At very high frequencies, the effective impedance of the given circuit will be ________ \(\Omega\). 

Hint:

High frequency: Inductor = Cut wire, Capacitor = Plain wire.
Low frequency (DC): Inductor = Plain wire, Capacitor = Cut wire.

Answer 1

Correct Answer: 2

Step 1: Understanding the Concept:
The reactance of a capacitor is \( X_C = \frac{1}{\omega C} \) and the reactance of an inductor is \( X_L = \omega L \).
At very high frequencies (\( \omega \to \infty \)):
1. \( X_C \to 0 \Omega \) (Capacitor acts as a short circuit/wire).
2. \( X_L \to \infty \Omega \) (Inductor acts as an open circuit/broken wire).
Step 2: Detailed Explanation:
Let's analyze the branches:
- Top-left branch: \( 1 \Omega \) resistor in series with a capacitor. Capacitor becomes a short. Impedance = \( 1 \Omega \).
- Bottom-left branch: \( 1 \Omega \) resistor in series with a 20 H inductor.

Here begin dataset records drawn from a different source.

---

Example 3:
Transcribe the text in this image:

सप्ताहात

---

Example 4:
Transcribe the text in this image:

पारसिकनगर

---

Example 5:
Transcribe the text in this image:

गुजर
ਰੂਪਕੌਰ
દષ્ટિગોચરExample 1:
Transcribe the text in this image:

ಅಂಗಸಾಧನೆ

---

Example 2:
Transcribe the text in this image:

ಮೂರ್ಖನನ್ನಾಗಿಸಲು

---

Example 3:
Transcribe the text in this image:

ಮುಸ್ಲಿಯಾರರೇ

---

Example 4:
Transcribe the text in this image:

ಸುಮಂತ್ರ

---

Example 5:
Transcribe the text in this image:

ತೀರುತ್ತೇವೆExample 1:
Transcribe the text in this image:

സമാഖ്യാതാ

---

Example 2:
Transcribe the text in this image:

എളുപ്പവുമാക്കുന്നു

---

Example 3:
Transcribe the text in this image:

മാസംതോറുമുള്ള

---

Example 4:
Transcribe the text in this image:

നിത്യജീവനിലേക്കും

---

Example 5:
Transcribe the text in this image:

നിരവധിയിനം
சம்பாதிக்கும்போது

Inductor becomes an open circuit. This branch is disconnected.
- Mid horizontal branch: Capacitor becomes a short. This connects the left and right sections.
- Top-right branch: \( 2 \Omega \) resistor with a capacitor in series. Capacitor is a short. Impedance = \( 2 \Omega \).
- Bottom-right branch: \( 2 \Omega \) resistor with a capacitor in series. Capacitor is a short. Impedance = \( 2 \Omega \).
The right section consists of two \( 2 \Omega \) resistors in parallel (due to the shorts). Equivalent right section = \( \frac{2 \times 2}{2 + 2} = 1 \Omega \).
Total impedance = Left section (\( 1 \Omega \)) + Right section (\( 1 \Omega \)) = \( 2 \Omega \).
Step 4: Final Answer:
The effective impedance is 2 \(\Omega\).